Of the ideas presented, I remain most bullish about the Cultural Impact Study, a smart and easily envisioned add-on to any creative placemaking project. In addition, I give the USDAC credit for being smart enough to realize when it doesn’t need to reinvent the wheel: Signing on to Campaign Zero’s policing reform agenda and the substantial literature and practice around Universal Basic Income are savvy choices that broaden the accepted circle of what is relevant to culture and the contexts in which culture is relevant. Among the ideas for raising revenue, the Creative Breakthrough Fund is the one that I find most appealing – its utility is obvious, it could relatively easily be set up with support from private funders, and the resources required could be fairly modest.

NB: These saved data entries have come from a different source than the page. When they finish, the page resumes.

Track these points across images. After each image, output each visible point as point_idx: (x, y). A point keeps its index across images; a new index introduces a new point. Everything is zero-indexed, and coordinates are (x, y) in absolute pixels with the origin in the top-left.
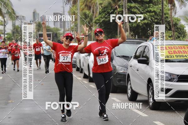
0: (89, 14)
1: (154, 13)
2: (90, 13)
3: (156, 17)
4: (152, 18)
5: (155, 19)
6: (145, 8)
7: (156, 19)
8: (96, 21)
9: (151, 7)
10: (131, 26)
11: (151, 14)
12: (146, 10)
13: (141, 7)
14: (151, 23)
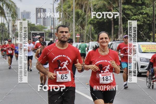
0: (81, 14)
1: (146, 15)
2: (82, 12)
3: (148, 19)
4: (145, 19)
5: (147, 21)
6: (138, 10)
7: (149, 20)
8: (90, 21)
9: (144, 9)
10: (125, 27)
11: (144, 16)
12: (139, 12)
13: (134, 9)
14: (143, 25)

What it all means: “Standing for Cultural Democracy” well epitomizes both the value and the limitations of the USDAC’s participatory approach to policy development. As a standalone document, the platform disappoints: the uneven quality is a distraction, and at times it comes across as overly optimistic about the value of integrating arts-based approaches into contexts and spaces where they’re not usually seen. Moreover, though the document purports to be an example of the sort of arts-based, people-powered democracy-hacking that the platform itself calls for, we’re not given much reason to believe that its authorship is all that democratic in the end. Indeed, the very notion of having a “Chief Policy Wonk” who is the platform’s sole credited author seems a bit of a mismatch with the ideals and rhetoric that drive the enterprise. (One wonders: Is the Chief an elected position?)

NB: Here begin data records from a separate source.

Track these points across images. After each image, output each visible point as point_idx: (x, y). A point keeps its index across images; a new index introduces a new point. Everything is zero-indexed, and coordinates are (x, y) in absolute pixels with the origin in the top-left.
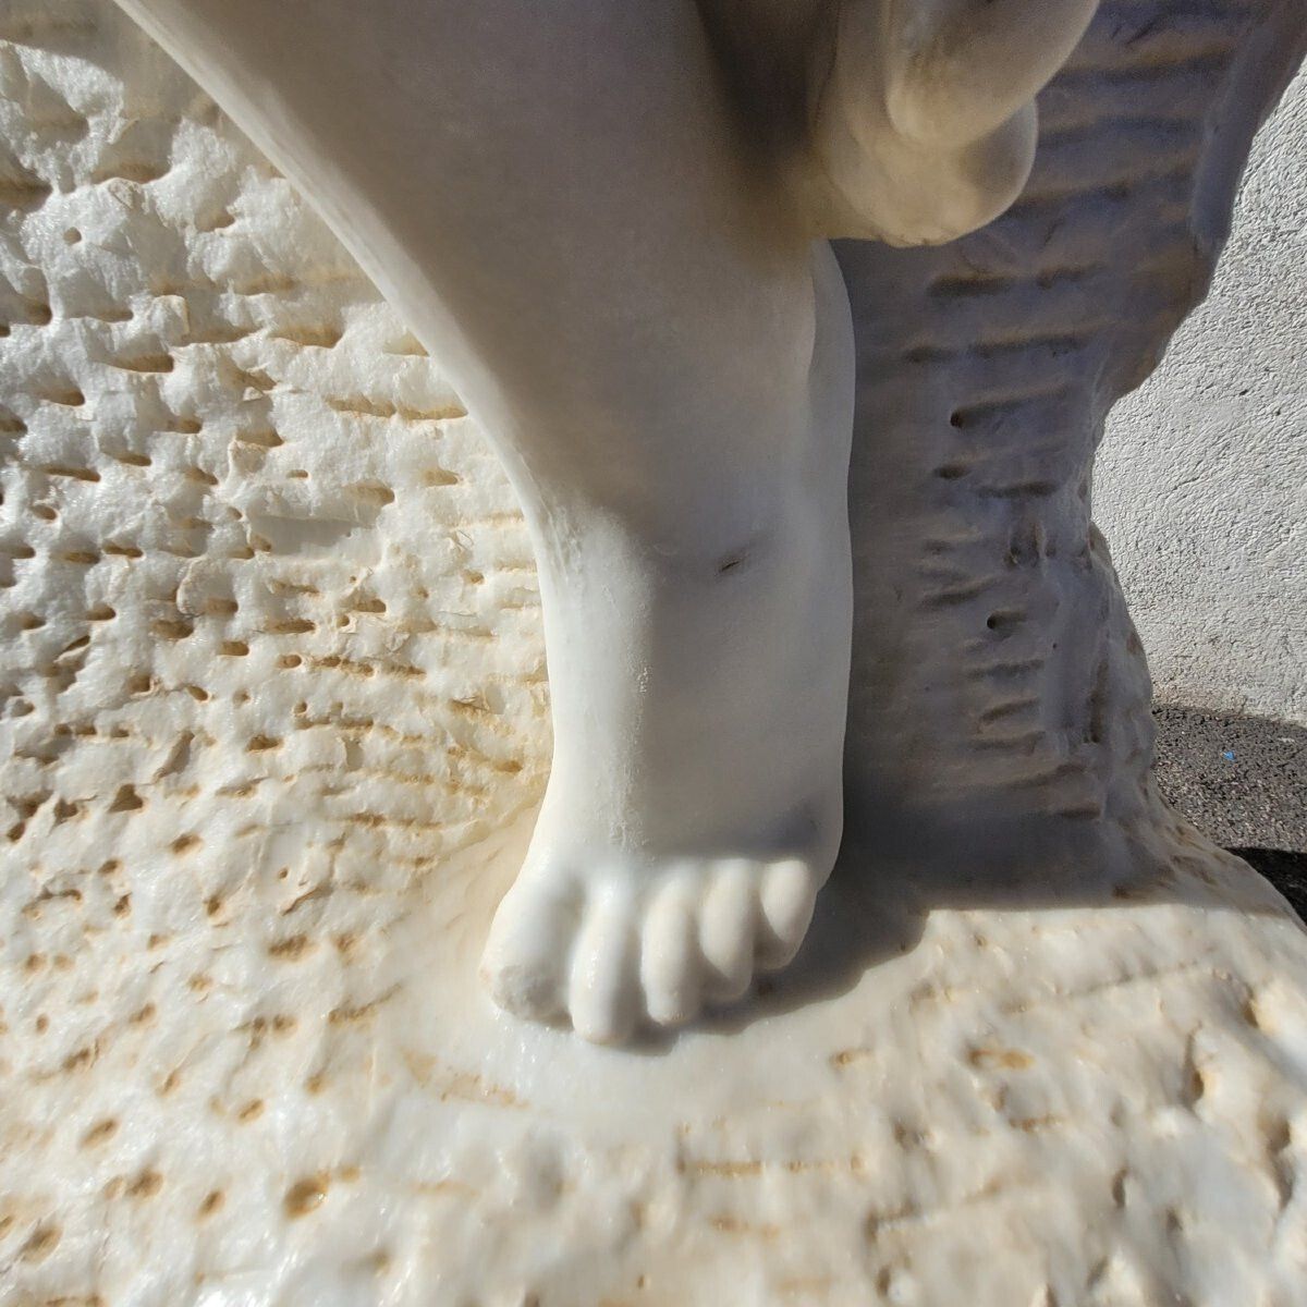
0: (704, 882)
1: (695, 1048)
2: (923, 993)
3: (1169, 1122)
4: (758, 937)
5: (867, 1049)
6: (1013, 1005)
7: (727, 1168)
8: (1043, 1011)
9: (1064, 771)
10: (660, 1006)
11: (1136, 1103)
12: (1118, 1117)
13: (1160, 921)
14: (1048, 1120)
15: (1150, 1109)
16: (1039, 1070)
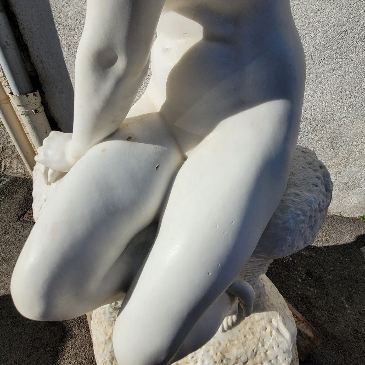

But if we think of the USDAC and “Standing” as existing within a larger ecosystem of analysis, dialogue, and thought leadership around cultural policy, their added value becomes much clearer. The USDAC’s broad definitions of culture and cultural policy, despite stretching the boundaries of usefulness on their own terms, serve as a needed counterbalance to the professional nonprofit arts sector’s bias toward looking after the interests of specific institutions and art forms. Its welcome-all-comers engagement strategy helps to establish the relevance of cultural policy with a potentially greater and far more diverse audience than any traditional think tank or foundation-commissioned white paper will ever reach. And even if most of the actual ideas in the platform turn out to be dead ends, that hardly matters if the remaining ones offer real potential for impact.

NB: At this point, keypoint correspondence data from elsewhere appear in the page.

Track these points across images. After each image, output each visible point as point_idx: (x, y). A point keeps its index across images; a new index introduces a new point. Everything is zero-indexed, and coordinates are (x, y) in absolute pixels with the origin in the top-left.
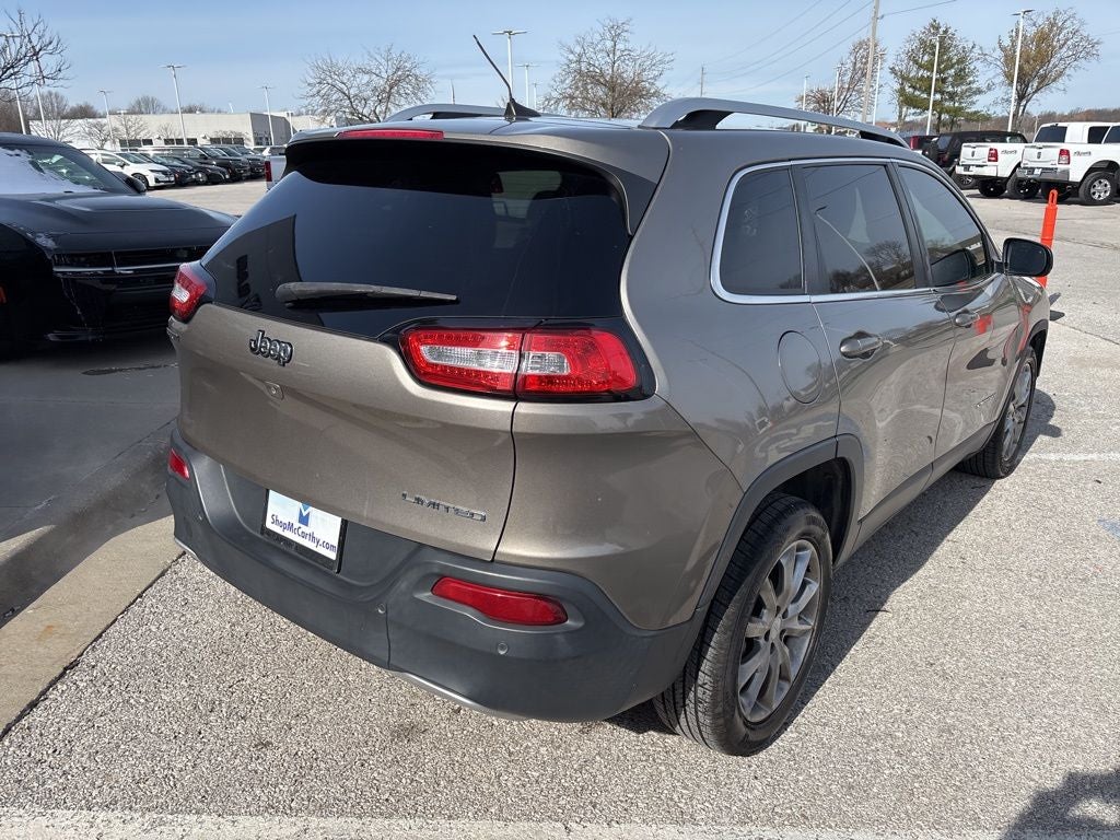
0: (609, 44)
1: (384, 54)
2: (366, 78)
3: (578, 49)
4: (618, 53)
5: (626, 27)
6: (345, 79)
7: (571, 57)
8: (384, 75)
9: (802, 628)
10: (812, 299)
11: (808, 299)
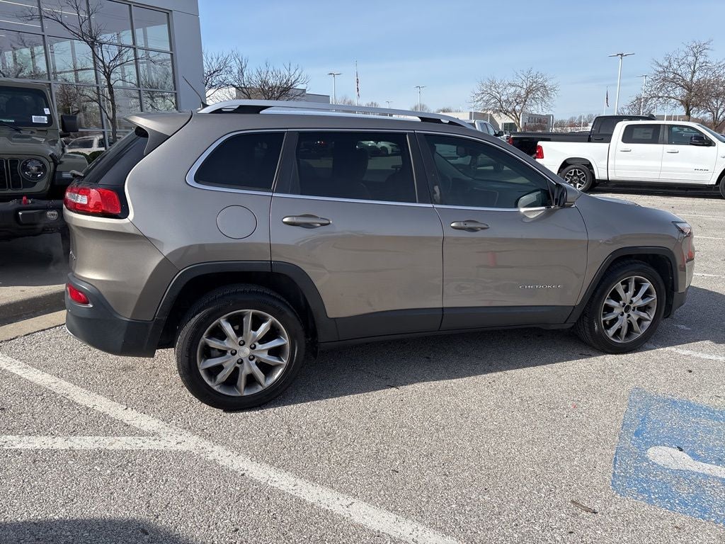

It would be interesting to think how the USDAC’s creative, brainstorming-driven approach can be deployed within that larger ecosystem to the maximum benefit of all. “Standing” offers ideas for how to improve the world without a whole lot of evidence to back them up; others wait for evidence to arrive and may leave promising ideas on the table in the meantime. Much like Y Combinator’s basic income pilot with 100 Oakland residents, an environment where generative cultural policy proposals can be tested and evaluated before receiving a wider rollout could give us the best of both worlds. Combining the kind of creative energy and willingness to think outside the box demonstrated by the USDAC with an appropriate degree of skepticism and open-mindedness around treasured assumptions sounds like an ideal way to develop any kind of policy.